I hate this argument every time I see it because it's invariably used in the wro...

carapace · on March 12, 2017

> It's a completely solved problem, theoretically speaking.

lol.

Unicode was ambitious for its time, but naive. Today we know better. It "jumped the shark" when the pizza slice showed up and has only been getting stupider since. Eventually it will go the way of XML (yes, I know XML hasn't gone anywhere, shut up) and we will be using some JSON hottness (forgive the labored metaphor please!) that probably consist of a wad of per-language standards and ML/AI/NLP stuff, etc.. blah blah hand-wave.)

Unicode just sucks.

Manishearth · on March 12, 2017

Again.

Yes, "it jumped the shark when the pizza slice showed up". However, that doesn't imply that it did everything wrong. The notion of multi-codepoint characters is necessary to handle other languages. that is a solved problem, it's just that programmers mess up when dealing with it. Emoji may be a mistake, but the underlying "problems" caused by emoji existed anyway, and they're not really problems, just programmers being stupid.

We had multiple per-language encodings. It sucked.

carapace · on March 13, 2017

I don't agree that the notion of multi-codepoint characters is necessary, I don't think it was a good idea at all.
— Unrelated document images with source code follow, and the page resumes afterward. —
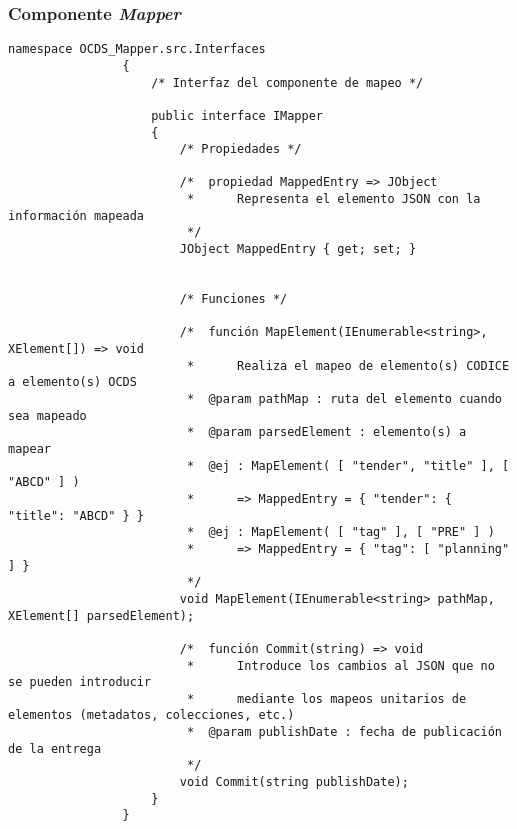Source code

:         \subsubsection{Componente \textit{Mapper}}
            \begin{lstlisting}[language=lCSharp]
                namespace OCDS_Mapper.src.Interfaces
                {
                    /* Interfaz del componente de mapeo */
                
                    public interface IMapper
                    {
                        /* Propiedades */
                
                        /*  propiedad MappedEntry => JObject
                         *      Representa el elemento JSON con la información mapeada
                         */
                        JObject MappedEntry { get; set; }
                
                
                        /* Funciones */
                
                        /*  función MapElement(IEnumerable<string>, XElement[]) => void
                         *      Realiza el mapeo de elemento(s) CODICE a elemento(s) OCDS
                         *  @param pathMap : ruta del elemento cuando sea mapeado
                         *  @param parsedElement : elemento(s) a mapear
                         *  @ej : MapElement( [ "tender", "title" ], [ "ABCD" ] )
                         *      => MappedEntry = { "tender": { "title": "ABCD" } }
                         *  @ej : MapElement( [ "tag" ], [ "PRE" ] )
                         *      => MappedEntry = { "tag": [ "planning" ] }
                         */
                        void MapElement(IEnumerable<string> pathMap, XElement[] parsedElement);
                
                        /*  función Commit(string) => void
                         *      Introduce los cambios al JSON que no se pueden introducir
                         *      mediante los mapeos unitarios de elementos (metadatos, colecciones, etc.)
                         *  @param publishDate : fecha de publicación de la entrega
                         */
                        void Commit(string publishDate);
                    }
                }
            \end{lstlisting}
\newpage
I submit [1] as evidence.

Whatever this mess is, it's a whole thing that isn't a byte-stream and it isn't "characters" and it isn't human language. Burn it with fire and let's do something else.

[1] http://stackoverflow.com/documentation/unicode/6485/characte...
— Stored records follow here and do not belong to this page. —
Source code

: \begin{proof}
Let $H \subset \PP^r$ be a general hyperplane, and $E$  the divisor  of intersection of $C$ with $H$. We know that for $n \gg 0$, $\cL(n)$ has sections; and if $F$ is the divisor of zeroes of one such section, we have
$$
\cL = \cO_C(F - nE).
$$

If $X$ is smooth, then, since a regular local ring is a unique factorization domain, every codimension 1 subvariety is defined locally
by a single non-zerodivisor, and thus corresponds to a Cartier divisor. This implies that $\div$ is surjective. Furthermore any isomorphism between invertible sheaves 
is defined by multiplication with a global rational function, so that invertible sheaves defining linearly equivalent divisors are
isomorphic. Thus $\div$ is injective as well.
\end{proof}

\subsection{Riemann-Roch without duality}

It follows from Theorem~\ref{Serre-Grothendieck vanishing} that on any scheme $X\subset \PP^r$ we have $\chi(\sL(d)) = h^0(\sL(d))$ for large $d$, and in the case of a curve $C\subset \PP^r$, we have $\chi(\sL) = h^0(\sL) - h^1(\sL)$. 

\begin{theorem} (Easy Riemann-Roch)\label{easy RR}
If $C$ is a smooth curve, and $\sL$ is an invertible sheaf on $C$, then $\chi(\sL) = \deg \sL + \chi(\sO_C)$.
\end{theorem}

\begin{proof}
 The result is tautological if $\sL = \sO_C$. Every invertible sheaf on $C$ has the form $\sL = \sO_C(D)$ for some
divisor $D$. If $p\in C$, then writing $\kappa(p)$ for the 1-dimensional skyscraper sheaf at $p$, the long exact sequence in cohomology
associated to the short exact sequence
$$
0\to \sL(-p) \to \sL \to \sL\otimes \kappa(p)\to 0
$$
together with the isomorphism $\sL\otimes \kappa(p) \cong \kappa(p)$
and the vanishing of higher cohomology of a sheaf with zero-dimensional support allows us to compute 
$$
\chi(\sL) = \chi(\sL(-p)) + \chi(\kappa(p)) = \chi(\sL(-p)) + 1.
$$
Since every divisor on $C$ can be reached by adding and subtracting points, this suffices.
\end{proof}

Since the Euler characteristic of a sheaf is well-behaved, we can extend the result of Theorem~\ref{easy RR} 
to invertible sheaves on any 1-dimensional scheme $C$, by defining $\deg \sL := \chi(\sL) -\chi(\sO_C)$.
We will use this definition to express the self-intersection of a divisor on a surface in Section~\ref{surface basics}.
(In reality I am slightly less hard-core, I see some value in Unicode. And I really like Z̨͖̱̟̺̈̒̌̿̔̐̚̕͟͡a̵̭͕͔̬̞̞͚̘͗̀̋̉̋̈̓̏͟͞l̸̛̬̝͎̖̏̊̈́̆̂̓̀̚͢͡ǵ̝̠̰̰̙̘̰̪̏̋̓̉͝o̲̺̹̮̞̓̄̈́͂͑͡ T̜̤͖̖̣̽̓͋̑̕͢͢e̻̝͎̳̖͓̤̎̂͊̀͋̓̽̕͞x̴̛̝͎͔̜͇̾̅͊́̔̀̕t̸̺̥̯͇̯̄͂͆̌̀͞ it is an obvious win.). Even when it doesn't quite work... (I think I'm back to "fuck Unicode" now.)

Manishearth · on March 14, 2017

I submit Hangul and all the Indic scripts as counterevidence. Not all scripts can easily avoid multicodepoint chars.